The Wyandot were among the last of the Indians in the east to move to Kansas. The Wyandot tradition held them to be political leaders among the various eastern tribes known as the Northwest Confederacy. They were uniquely advanced in culture, having been “civilized and Christianized” by the time they made the move to Kansas.

The Wyandot were actually a people of mixed culture, having absorbed many nationalities in their 200 year association with European culture.

At the time of the move to Kansas, there were no full-blood Wyandots left in the tribe. Although recognized as Indian, the people were at least threequarters European. They brought their church, the Methodist Episcopal, to Kansas. They organized schools and maintained a formal government with the council house as their capital. They also brought the first Masonic Lodge to Kansas.

A delegation of principal Wyandot men visited Indian Country in 1832 to select their own land. They chose the north side of the Kansas River at Kawsmouth. Being a small tribe, the Wyandot required a small parcel of 39 sections of land.

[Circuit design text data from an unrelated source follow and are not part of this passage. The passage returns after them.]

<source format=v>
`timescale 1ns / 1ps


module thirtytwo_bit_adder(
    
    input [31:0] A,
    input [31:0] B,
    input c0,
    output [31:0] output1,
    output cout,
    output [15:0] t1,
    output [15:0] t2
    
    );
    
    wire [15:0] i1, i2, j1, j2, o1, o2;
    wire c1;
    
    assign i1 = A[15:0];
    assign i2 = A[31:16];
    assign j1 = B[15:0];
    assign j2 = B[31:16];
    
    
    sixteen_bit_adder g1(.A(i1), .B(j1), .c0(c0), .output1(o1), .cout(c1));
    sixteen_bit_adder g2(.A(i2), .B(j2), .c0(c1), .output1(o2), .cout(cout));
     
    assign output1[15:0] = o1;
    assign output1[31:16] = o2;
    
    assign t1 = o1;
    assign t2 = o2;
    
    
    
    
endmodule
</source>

In times past, the Wyandot had befriended the Delaware when they were driven out of Pennsylvania into Ohio. In return, the Wyandot were welcomed to Delaware lands and an agreement was met for the purchase of the land.

That agreement had far-reaching implications. Even though the Kansas lands were proposed as a permanent Indian Country, politicians were already agitating for settlement of those lands with the idea of statehood in the future.

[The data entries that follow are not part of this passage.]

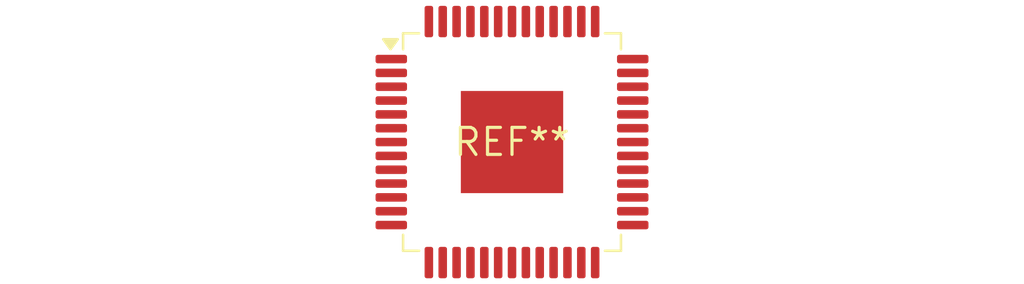
<source format=kicad_pcb>
(kicad_pcb (version 20240108) (generator pcbnew)

  (general
    (thickness 1.6)
  )

  (paper "A4")
  (layers
    (0 "F.Cu" signal)
    (31 "B.Cu" signal)
    (32 "B.Adhes" user "B.Adhesive")
    (33 "F.Adhes" user "F.Adhesive")
    (34 "B.Paste" user)
    (35 "F.Paste" user)
    (36 "B.SilkS" user "B.Silkscreen")
    (37 "F.SilkS" user "F.Silkscreen")
    (38 "B.Mask" user)
    (39 "F.Mask" user)
    (40 "Dwgs.User" user "User.Drawings")
    (41 "Cmts.User" user "User.Comments")
    (42 "Eco1.User" user "User.Eco1")
    (43 "Eco2.User" user "User.Eco2")
    (44 "Edge.Cuts" user)
    (45 "Margin" user)
    (46 "B.CrtYd" user "B.Courtyard")
    (47 "F.CrtYd" user "F.Courtyard")
    (48 "B.Fab" user)
    (49 "F.Fab" user)
    (50 "User.1" user)
    (51 "User.2" user)
    (52 "User.3" user)
    (53 "User.4" user)
    (54 "User.5" user)
    (55 "User.6" user)
    (56 "User.7" user)
    (57 "User.8" user)
    (58 "User.9" user)
  )

  (setup
    (pad_to_mask_clearance 0)
    (pcbplotparams
      (layerselection 0x00010fc_ffffffff)
      (plot_on_all_layers_selection 0x0000000_00000000)
      (disableapertmacros false)
      (usegerberextensions false)
      (usegerberattributes false)
      (usegerberadvancedattributes false)
      (creategerberjobfile false)
      (dashed_line_dash_ratio 12.000000)
      (dashed_line_gap_ratio 3.000000)
      (svgprecision 4)
      (plotframeref false)
      (viasonmask false)
      (mode 1)
      (useauxorigin false)
      (hpglpennumber 1)
      (hpglpenspeed 20)
      (hpglpendiameter 15.000000)
      (dxfpolygonmode false)
      (dxfimperialunits false)
      (dxfusepcbnewfont false)
      (psnegative false)
      (psa4output false)
      (plotreference false)
      (plotvalue false)
      (plotinvisibletext false)
      (sketchpadsonfab false)
      (subtractmaskfromsilk false)
      (outputformat 1)
      (mirror false)
      (drillshape 1)
      (scaleselection 1)
      (outputdirectory "")
    )
  )

  (net 0 "")

  (footprint "LQFP-52-1EP_10x10mm_P0.65mm_EP4.8x4.8mm" (layer "F.Cu") (at 0 0))

)

</source>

The Missouri Compromise held that the land west of the Missouri River and north of the 36th parallel would be free of slavery. Indian Country was attached to the State of Missouri for legal purposes. Being a slave holding state, Missouri leaders naturally looked upon the lands west of their border for potential expansion.

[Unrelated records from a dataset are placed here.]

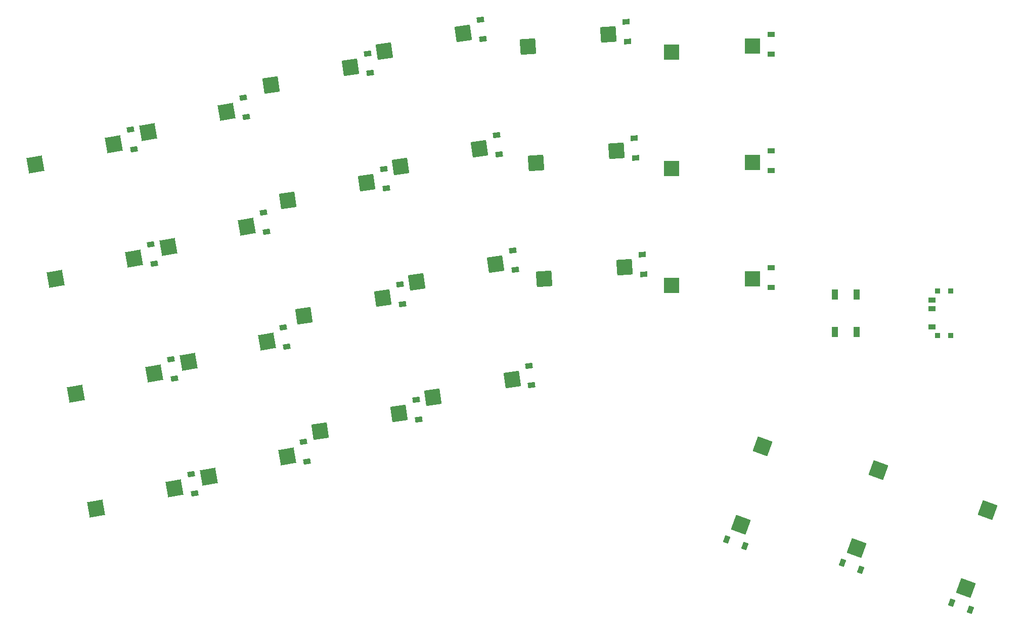
<source format=gbr>
%TF.GenerationSoftware,KiCad,Pcbnew,8.0.2*%
%TF.CreationDate,2024-05-17T16:06:01-05:00*%
%TF.ProjectId,janus,6a616e75-732e-46b6-9963-61645f706362,v1.0.0*%
%TF.SameCoordinates,Original*%
%TF.FileFunction,Paste,Top*%
%TF.FilePolarity,Positive*%
%FSLAX46Y46*%
G04 Gerber Fmt 4.6, Leading zero omitted, Abs format (unit mm)*
G04 Created by KiCad (PCBNEW 8.0.2) date 2024-05-17 16:06:01*
%MOMM*%
%LPD*%
G01*
G04 APERTURE LIST*
G04 Aperture macros list*
%AMRotRect*
0 Rectangle, with rotation*
0 The origin of the aperture is its center*
0 $1 length*
0 $2 width*
0 $3 Rotation angle, in degrees counterclockwise*
0 Add horizontal line*
21,1,$1,$2,0,0,$3*%
G04 Aperture macros list end*
%ADD10R,0.900000X0.900000*%
%ADD11R,1.250000X0.900000*%
%ADD12R,1.100000X1.800000*%
%ADD13R,1.200000X0.900000*%
%ADD14RotRect,2.600000X2.600000X10.000000*%
%ADD15RotRect,0.900000X1.200000X278.000000*%
%ADD16RotRect,2.600000X2.600000X8.000000*%
%ADD17R,2.600000X2.600000*%
%ADD18RotRect,0.900000X1.200000X160.000000*%
%ADD19RotRect,0.900000X1.200000X274.000000*%
%ADD20RotRect,0.900000X1.200000X280.000000*%
%ADD21RotRect,2.600000X2.600000X4.000000*%
%ADD22RotRect,2.600000X2.600000X250.000000*%
G04 APERTURE END LIST*
D10*
%TO.C,T1*%
X290389355Y-146210031D03*
X288189355Y-146210031D03*
X290389355Y-153610031D03*
X288189355Y-153610031D03*
D11*
X287214355Y-152160031D03*
X287214355Y-149160031D03*
X287214355Y-147660031D03*
%TD*%
D12*
%TO.C,B1*%
X274639354Y-146810049D03*
X274639354Y-153010031D03*
X270939354Y-146810049D03*
X270939354Y-153010031D03*
%TD*%
D13*
%TO.C,D20*%
X260289343Y-142260035D03*
X260289343Y-145560035D03*
%TD*%
D14*
%TO.C,S6*%
X162737293Y-158031122D03*
X175899109Y-154644141D03*
%TD*%
D15*
%TO.C,D12*%
X192713244Y-106446550D03*
X193172516Y-109714434D03*
%TD*%
D16*
%TO.C,S12*%
X176611076Y-111688558D03*
X189883077Y-108762981D03*
%TD*%
D17*
%TO.C,S22*%
X243614359Y-106210034D03*
X257164359Y-105160034D03*
%TD*%
D18*
%TO.C,D23*%
X255919974Y-188887868D03*
X252818978Y-187759200D03*
%TD*%
D15*
%TO.C,D15*%
X214319822Y-120072104D03*
X214779094Y-123339988D03*
%TD*%
D14*
%TO.C,S8*%
X155964997Y-119623611D03*
X169126813Y-116236630D03*
%TD*%
%TO.C,S4*%
X137108551Y-124979373D03*
X150270367Y-121592392D03*
%TD*%
D16*
%TO.C,S15*%
X198217663Y-125314098D03*
X211489664Y-122388521D03*
%TD*%
D14*
%TO.C,S1*%
X147266972Y-182590626D03*
X160428788Y-179203645D03*
%TD*%
D17*
%TO.C,S20*%
X243614348Y-145210041D03*
X257164348Y-144160041D03*
%TD*%
D19*
%TO.C,D19*%
X235991259Y-101160919D03*
X236221455Y-104452881D03*
%TD*%
D16*
%TO.C,S16*%
X195503793Y-106003873D03*
X208775794Y-103078296D03*
%TD*%
D20*
%TO.C,D3*%
X156404104Y-138382355D03*
X156977142Y-141632223D03*
%TD*%
D18*
%TO.C,D25*%
X293629679Y-199476428D03*
X290528691Y-198347762D03*
%TD*%
D20*
%TO.C,D5*%
X182032837Y-171434098D03*
X182605875Y-174683966D03*
%TD*%
D15*
%TO.C,D11*%
X195427113Y-125756766D03*
X195886385Y-129024650D03*
%TD*%
D20*
%TO.C,D7*%
X175260554Y-133026594D03*
X175833592Y-136276462D03*
%TD*%
D15*
%TO.C,D9*%
X200854867Y-164377227D03*
X201314139Y-167645111D03*
%TD*%
D14*
%TO.C,S7*%
X159351142Y-138827365D03*
X172512958Y-135440384D03*
%TD*%
D19*
%TO.C,D17*%
X238711775Y-140065917D03*
X238941971Y-143357879D03*
%TD*%
D16*
%TO.C,S9*%
X184752712Y-169619234D03*
X198024713Y-166693657D03*
%TD*%
D13*
%TO.C,D21*%
X260289345Y-122760032D03*
X260289345Y-126060032D03*
%TD*%
D16*
%TO.C,S13*%
X203645417Y-163934561D03*
X216917418Y-161008984D03*
%TD*%
D20*
%TO.C,D2*%
X159790241Y-157586100D03*
X160363279Y-160835968D03*
%TD*%
D14*
%TO.C,S3*%
X140494692Y-144183120D03*
X153656508Y-140796139D03*
%TD*%
D21*
%TO.C,S17*%
X222283161Y-144171920D03*
X235726910Y-142179277D03*
%TD*%
D20*
%TO.C,D6*%
X178646689Y-152230350D03*
X179219727Y-155480218D03*
%TD*%
D15*
%TO.C,D10*%
X198140994Y-145067013D03*
X198600266Y-148334897D03*
%TD*%
D14*
%TO.C,S2*%
X143880832Y-163386874D03*
X157042648Y-159999893D03*
%TD*%
D20*
%TO.C,D1*%
X163176368Y-176789856D03*
X163749406Y-180039724D03*
%TD*%
D17*
%TO.C,S21*%
X243614351Y-125710039D03*
X257164351Y-124660039D03*
%TD*%
D18*
%TO.C,D24*%
X275305667Y-192807037D03*
X272204679Y-191678371D03*
%TD*%
D16*
%TO.C,S14*%
X200931546Y-144624332D03*
X214203547Y-141698755D03*
%TD*%
D13*
%TO.C,D22*%
X260289346Y-103260033D03*
X260289346Y-106560033D03*
%TD*%
D22*
%TO.C,S24*%
X278236763Y-176128700D03*
X274589067Y-189220655D03*
%TD*%
%TO.C,S23*%
X258851088Y-172209533D03*
X255203390Y-185301484D03*
%TD*%
D20*
%TO.C,D4*%
X153017958Y-119178602D03*
X153590996Y-122428470D03*
%TD*%
D14*
%TO.C,S5*%
X166123421Y-177234865D03*
X179285237Y-173847884D03*
%TD*%
D21*
%TO.C,S18*%
X220922919Y-124719422D03*
X234366668Y-122726779D03*
%TD*%
D20*
%TO.C,D8*%
X171874419Y-113822842D03*
X172447457Y-117072710D03*
%TD*%
D15*
%TO.C,D13*%
X219747567Y-158692555D03*
X220206839Y-161960439D03*
%TD*%
D16*
%TO.C,S11*%
X179324964Y-130998792D03*
X192596965Y-128073215D03*
%TD*%
D15*
%TO.C,D16*%
X211605948Y-100761870D03*
X212065220Y-104029754D03*
%TD*%
D21*
%TO.C,S19*%
X219562663Y-105266924D03*
X233006412Y-103274281D03*
%TD*%
D15*
%TO.C,D14*%
X217033689Y-139382329D03*
X217492961Y-142650213D03*
%TD*%
D19*
%TO.C,D18*%
X237351522Y-120613414D03*
X237581718Y-123905376D03*
%TD*%
D22*
%TO.C,S25*%
X296560765Y-182798106D03*
X292913069Y-195890061D03*
%TD*%
D16*
%TO.C,S10*%
X182038832Y-150309010D03*
X195310833Y-147383433D03*
%TD*%
M02*

</source>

The Wyandot settlement at the Kawsmouth was problematic for slave-holding Missouri. The advanced culture of the Wyandot meant development beyond the realm that had been envisioned by men who had hoped to find a way around the Missouri Compromise. An influx of people opposed to slavery would limit the influence Missouri might have in overturning the Missouri Compromise.

Slavery was not a foreign idea to the incoming tribes. Many tribal members held slaves, including some of the Wyandot, but they were from northern Ohio and the very idea of the northern influence at a “key and commanding position on the border” rankled pro-slavery elements.

Their fears proved valid when the old Northwestern Confederacy was revived among the Indians in 1848. The Wyandot were reinstated to their position of “keepers of the council fire” and assumed leadership in representing the emigrant tribes along the front range of Indian Country.

Their first order of business came to light in 1852 when they petitioned the United States to establish a territorial government in Indian Country. A delegate to Congress was elected, but that institution failed to recognize the Indian delegate during the normal session in Washington. However, the Wyandot had set affairs in motion that would not be denied.

The idea of a territorial government was closely tied to an ongoing national debate over the construction of a transcontinental railroad.

Wyandot leaders moved boldly forward. A provisional territorial government was established July 26, 1853. Principal leader William Walker was elected governor. In addition to the establishment of the new territorial government, a central route for the transcontinental railroad was championed by Walker.

The actions of the confederacy of Indian nations under Wyandot leadership, while never officially acknowledged in Washington, forced Congress to address the issue. Less than a year later, President Pierce signed the Kansas Nebraska Act into law and the entire destiny of the United States was changed as the nation continued its march toward freedom and self-determination on The Way West.